▶ EXERCISE PROMPT
Take each line from the entries that holds "grid" and copy it out.

____________

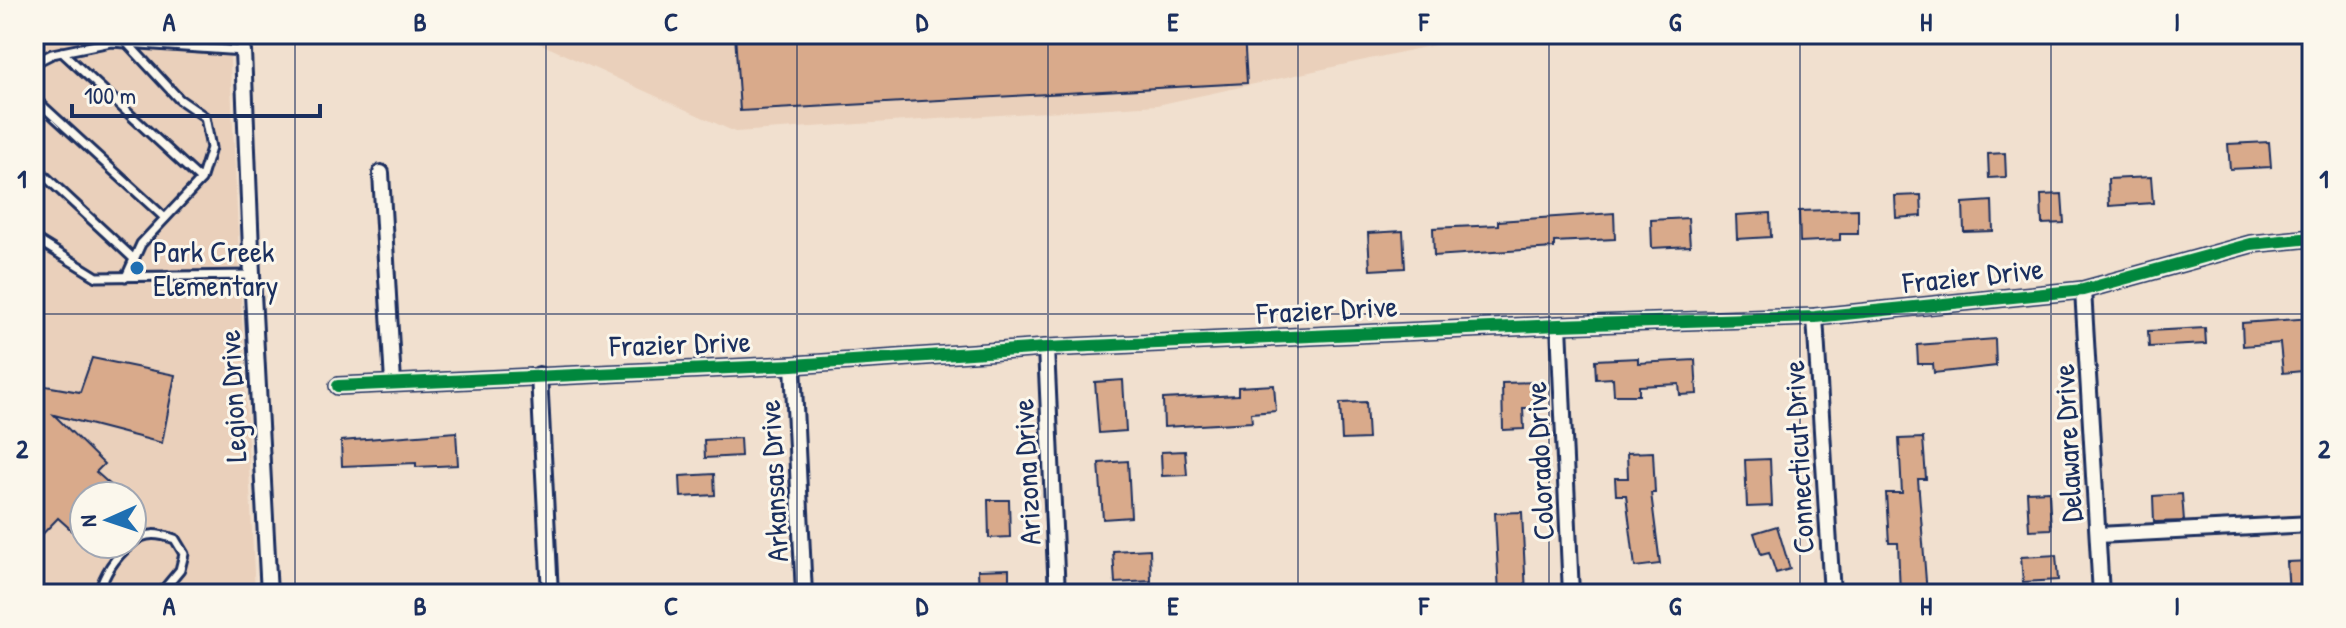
<svg xmlns="http://www.w3.org/2000/svg" width="2346" height="628" font-family="'Patrick Hand',sans-serif">
<style>
.built{fill:#ead0bb;fill-rule:evenodd}
.building{fill:#d9aa8b;stroke:#1b2f5e;stroke-width:2}
.lines{fill:none;stroke-linecap:round;stroke-linejoin:round}
.lane-casing{stroke:#1b2f5e;stroke-width:13}
.street-casing{stroke:#1b2f5e;stroke-width:20}
.lane{stroke:#fbf7ec;stroke-width:7}
.street{stroke:#fbf7ec;stroke-width:14}
.cycleway-casing{stroke:#fbf7ec;stroke-width:17}
.cycleway{stroke:#00873e;stroke-width:12}
.grid{fill:none;stroke:#1b2f5e;stroke-width:2;stroke-opacity:0.55}
.poi-dot{fill:#1f6fb2;stroke:#fbf7ec;stroke-width:3}
.labels{text-anchor:middle;dominant-baseline:central;stroke-width:6;stroke-linejoin:round;paint-order:stroke}
.poi-label{font-size:30px;fill:#1b2f5e;stroke:#fbf7ec;text-anchor:start}
.street-label{font-size:30px;fill:#1b2f5e;stroke:#fbf7ec}
.neatline{fill:none;stroke:#1b2f5e;stroke-width:3}
.grid-label{font-size:26px;text-anchor:middle;font-weight:bold;fill:#1b2f5e}
</style>
<rect width="100%" height="100%" fill="#f1e0cf"/>
<filter id="ink" filterUnits="userSpaceOnUse"><feTurbulence type="fractalNoise" baseFrequency=".0125" numOctaves="2"/><feDisplacementMap in="SourceGraphic" scale="16" xChannelSelector="R" yChannelSelector="G"/><feConvolveMatrix kernelMatrix="1 2 1 2 8 2 1 2 1" color-interpolation-filters="sRGB"/></filter>
<g filter="url(#ink)">
<!-- built -->
<g class="built">
<path d="M34,34h160l35,7 26,553h-221zM84,496h48v48h-48z"/>
<path d="M519,34h1113l1,2 -194,8 -282,61 -422,27z"/>
</g>
<!-- building -->
<g class="building">
<path d="M735,34h509l3,49 -507,28z"/>
<path d="M2269,142l2,25 -41,2 -2,-25z"/>
<path d="M2005,153l1,24 -17,1 -1,-24z"/>
<path d="M2151,177l2,26 -44,3 -1,-27z"/>
<path d="M2062,194l2,29 -22,1 -1,-29z"/>
<path d="M1921,195l1,21 -26,2 -1,-22z"/>
<path d="M1992,201l1,30 -29,1 -1,-29z"/>
<path d="M1858,209v25h-18v6l-40,2 -1,-31z"/>
<path d="M1614,213l1,26 -61,3v6l-120,8 -1,-28 65,-3v-4z"/>
<path d="M1770,213l1,24 -34,2 -1,-24z"/>
<path d="M1688,218l2,28 -38,2 -1,-28z"/>
<path d="M1403,231l2,37 -35,2 -2,-37z"/>
<path d="M2312,318v52l-29,3 -3,-30 -37,3 -1,-23z"/>
<path d="M2205,328l1,16 -57,3 -1,-16z"/>
<path d="M1995,339l1,27 -62,7 -1,-9h-15l-1,-19z"/>
<path d="M92,358l83,17 -13,68 -108,-28 50,49 -8,8 18,16 -6,8h-24v31l-7,8 -19,-17 -24,25v-159l46,8z"/>
<path d="M1638,358v5l57,-3 2,34 -17,1 -1,-11 -40,2v9h-25l-1,-17 -17,1 -1,-19z"/>
<path d="M1123,380l3,51 -27,2 -4,-51z"/>
<path d="M1538,382v26h-15l1,21 -21,1 -1,-47z"/>
<path d="M1274,385l2,26 -25,2 1,9 -88,5 -1,-28 75,-4v-8z"/>
<path d="M1366,402l2,37 -26,1 -2,-37z"/>
<path d="M456,432l2,33 -42,2v-4l-74,3 -1,-25z"/>
<path d="M740,438l1,18 -36,2 -1,-18z"/>
<path d="M1923,438l3,41h-8l9,115h-27l-2,-51h-9l-3,-50h16l-3,-54z"/>
<path d="M1185,451l2,24 -25,1 -1,-24z"/>
<path d="M1653,452l2,41h-4l9,71 -25,3 -9,-72h-10l-1,-17h13l-1,-25z"/>
<path d="M1770,459l2,47 -25,1 -2,-47z"/>
<path d="M1128,461l3,56 -28,2 -4,-56z"/>
<path d="M714,474l1,21 -34,2 -1,-21z"/>
<path d="M2049,491l2,38 -22,1 -2,-38z"/>
<path d="M2182,494l2,27 -30,1 -1,-26z"/>
<path d="M988,500h21l1,37 -21,1z"/>
<path d="M1522,512l4,82h-27l-4,-81z"/>
<path d="M1777,526l13,43 -14,4 -7,-21 -8,2 -7,-21z"/>
<path d="M1150,549l1,32 -36,2 -2,-32z"/>
<path d="M2056,555l2,25 -35,2 -2,-25z"/>
<path d="M2312,561v33h-23l-2,-32z"/>
<path d="M1009,569v25h-30l-1,-24z"/>
</g>
<g class="lines">
<!-- lane casing -->
<g class="lane-casing">
<g id="lane">
<path d="M1290,34h9"/>
<path d="M62,52l139,128"/>
<path d="M34,63l18,-9 59,-12 132,9 3,-17"/>
<path d="M34,98l131,120"/>
<path d="M34,166l100,93"/>
<path d="M34,238l63,39 155,-2"/>
<path d="M126,277l15,-33 60,-64 10,-32 -6,-31 -26,-18 -50,-54"/>
<path d="M132,543c14,-12 27,-9 43,-4l9,15 -4,16 -20,24"/>
<path d="M98,594c7,-21 16,-36 33,-50"/>
</g>
</g>
<!-- street casing -->
<g class="street-casing">
<g id="street">
<path d="M243,51l9,224 17,319"/>
<path d="M381,173l12,210"/>
<path d="M2083,290l18,304"/>
<path d="M1815,317l17,277"/>
<path d="M1559,325l12,269"/>
<path d="M1046,348l11,246"/>
<path d="M793,365l11,229"/>
<path d="M539,375l11,219"/>
<path d="M338,386l455,-21 253,-17 513,-23 256,-8 268,-27 168,-46 61,-6"/>
<path d="M2098,535l214,-11"/>
</g>
</g>
<!-- lane -->
<use href="#lane" class="lane"/>
<!-- street -->
<use href="#street" class="street"/>
<!-- cycleway casing -->
<g class="cycleway-casing">
<path id="cycleway" d="M338,386l455,-21 253,-17 513,-23 256,-8 268,-27 168,-46 61,-6"/>
</g>
<!-- cycleway -->
<use href="#cycleway" class="cycleway"/>
</g>
</g>
<!-- grid -->
<path class="grid" d="M295,34v560M546,34v560M797,34v560M1048,34v560M1298,34v560M1549,34v560M1800,34v560M2051,34v560M34,314h2278"/>
<!-- markers -->
<circle class="poi-dot" cx="137" cy="268" r="8"/>
<g class="labels">
<!-- poi labels -->
<g class="poi-label">
<text x="153" y="251">Park Creek<tspan x="153" dy="34">Elementary</tspan></text>
</g>
<!-- street labels -->
<g class="street-label">
<text transform="translate(1973 275) rotate(-6)">Frazier Drive</text>
<text transform="translate(1327 309) rotate(-3)">Frazier Drive</text>
<text transform="translate(680 343) rotate(-2)">Frazier Drive</text>
<text transform="translate(232 396) rotate(-93)">Legion Drive</text>
<text transform="translate(2067 443) rotate(-93)">Delaware Drive</text>
<text transform="translate(1798 457) rotate(-93)">Connecticut Drive</text>
<text transform="translate(1539 461) rotate(-93)">Colorado Drive</text>
<text transform="translate(1026 472) rotate(-93)">Arizona Drive</text>
<text transform="translate(773 481) rotate(-93)">Arkansas Drive</text>
</g>
</g>
<!-- margin -->
<rect width="2346" height="628" fill="none" stroke="#fbf7ec" stroke-width="88"/>
<!-- north arrow -->
<g transform="translate(108 520) rotate(267)"><circle r="38" fill="#fbf7ec" stroke="#a1a7b3" stroke-width="2"/>
<path d="M0-6L14 30L0 20L-14 30Z" fill="#1f6fb2"/>
<text y="-12" font-size="22" font-weight="bold" text-anchor="middle" fill="#1b2f5e">N</text>
</g>
<!-- scale -->
<path d="M72 104v12h248v-12" fill="none" stroke="#1b2f5e" stroke-width="4"/>
<text x="84" y="104" font-size="24" fill="#1b2f5e" stroke="#fbf7ec" stroke-width="6" paint-order="stroke">100 m</text>
<rect x="44" y="44" width="2258" height="540" class="neatline"/>
<g class="grid-label">
<text x="169" y="31">A</text>
<text x="420" y="31">B</text>
<text x="671" y="31">C</text>
<text x="922" y="31">D</text>
<text x="1173" y="31">E</text>
<text x="1424" y="31">F</text>
<text x="1675" y="31">G</text>
<text x="1926" y="31">H</text>
<text x="2177" y="31">I</text>
<text x="22" y="188">1</text>
<text x="2324" y="188">1</text>
<text x="22" y="458">2</text>
<text x="2324" y="458">2</text>
<text x="169" y="615">A</text>
<text x="420" y="615">B</text>
<text x="671" y="615">C</text>
<text x="922" y="615">D</text>
<text x="1173" y="615">E</text>
<text x="1424" y="615">F</text>
<text x="1675" y="615">G</text>
<text x="1926" y="615">H</text>
<text x="2177" y="615">I</text>
</g>
</svg>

____________

▶ EXERCISE OUTPUT
.grid{fill:none;stroke:#1b2f5e;stroke-width:2;stroke-opacity:0.55}
.grid-label{font-size:26px;text-anchor:middle;font-weight:bold;fill:#1b2f5e}
<!-- grid -->
<path class="grid" d="M295,34v560M546,34v560M797,34v560M1048,34v560M1298,34v560M1549,34v560M1800,34v560M2051,34v560M34,314h2278"/>
<g class="grid-label">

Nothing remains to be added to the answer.